König’s car was a black Mercedes, like Belinsky’s. And like Belinsky he drove too fast for safety on a road that had seen a heavy morning rain. I said that it would be better to arrive late than not to arrive at all, but he paid no attention. My feeling of discomfort was made worse by König’s dog, which sat on his master’s lap and barked excitedly at the road ahead for the whole of the journey, as if the brute had been giving directions on where we were going. I recognized the road as the one which led to Sievering Studios, but at that same moment the road forked and we turned north again on to Grinzinger Allee.

‘Do you know Grinzing?’ König shouted over the dog’s incessant barking. I said that I did not. ‘Then you really don’t know the Viennese,’ he opined. ‘Grinzing is famous for its wine production. In the summer everyone comes up here in the evening to go to one of the taverns selling the new vintage. They drink too much, listen to a Schrammel quartet and sing old songs.’

‘It sounds very cosy,’ I said, without much enthusiasm.

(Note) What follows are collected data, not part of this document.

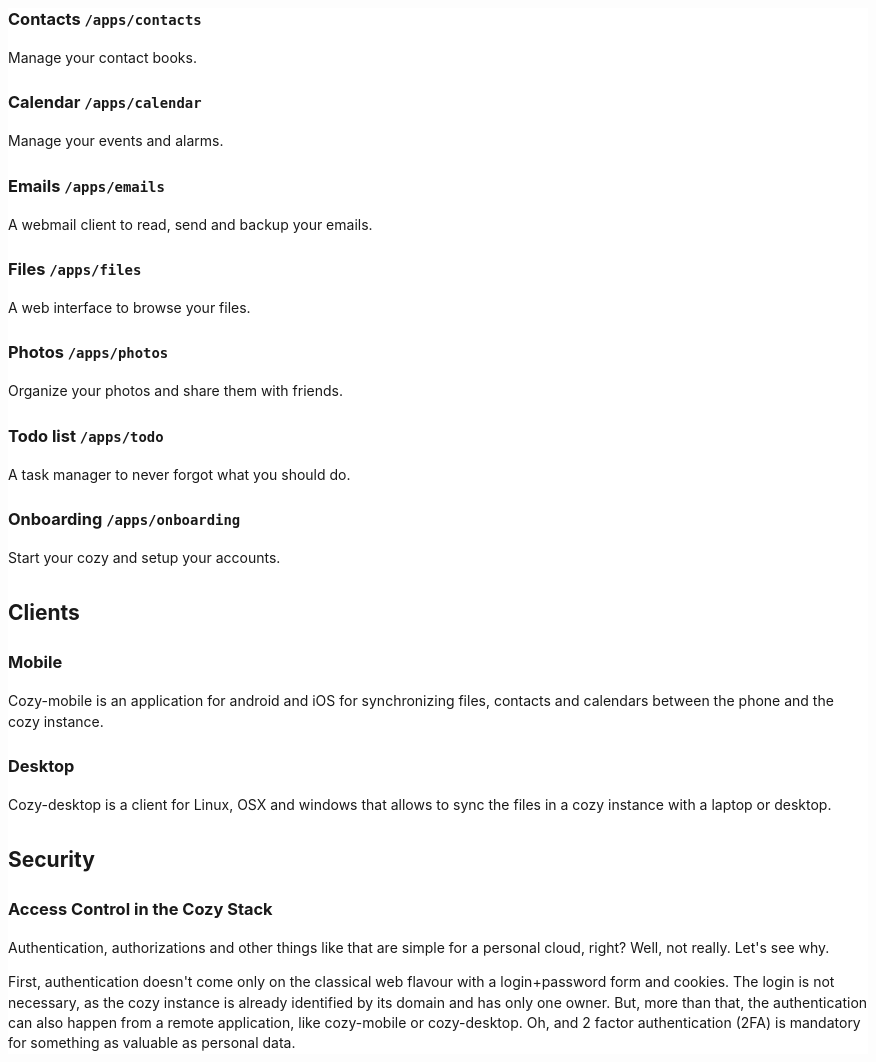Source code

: ### Contacts `/apps/contacts`

Manage your contact books.

### Calendar `/apps/calendar`

Manage your events and alarms.

### Emails `/apps/emails`

A webmail client to read, send and backup your emails.

### Files `/apps/files`

A web interface to browse your files.

### Photos `/apps/photos`

Organize your photos and share them with friends.

### Todo list `/apps/todo`

A task manager to never forgot what you should do.

### Onboarding `/apps/onboarding`

Start your cozy and setup your accounts.


Clients
-------

### Mobile

Cozy-mobile is an application for android and iOS for synchronizing files,
contacts and calendars between the phone and the cozy instance.


### Desktop

Cozy-desktop is a client for Linux, OSX and windows that allows to sync the
files in a cozy instance with a laptop or desktop.


Security
--------

### Access Control in the Cozy Stack

Authentication, authorizations and other things like that are simple for a
personal cloud, right? Well, not really. Let's see why.

First, authentication doesn't come only on the classical web flavour with a
login+password form and cookies. The login is not necessary, as the cozy
instance is already identified by its domain and has only one owner. But, more
than that, the authentication can also happen from a remote application, like
cozy-mobile or cozy-desktop. Oh, and 2 factor authentication (2FA) is
mandatory for something as valuable as personal data.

‘Yes, it is. I own a couple of vineyards up here myself. Just two small fields you understand. But it’s a start. A man must have some land, don’t you think? We’ll come back here in the summer and then you can taste the new wine yourself. The lifeblood of Vienna.’

Grinzing seemed hardly a suburb of Vienna at all, more a charming little village. But because of its proximity to the capital, its cosy country charm somehow appeared as false as one of the film sets they built over at Sievering. We drove up a hill on a narrow winding lane which led between old Heurige Inns and cottage gardens, with König declaring how pretty he thought it all was now that spring was here. But the sight of so much storybook provinciality merely served to stimulate my city-bred parts to contempt, and I restricted myself to a sullen grunt and a muttered sentence about tourists. To one more used to the perennial sight of rubble, Grinzing with its many trees and vineyards looked very green. However I made no mention of this impression for fear that it might set König off on one of his queer little monologues about that sickly colour.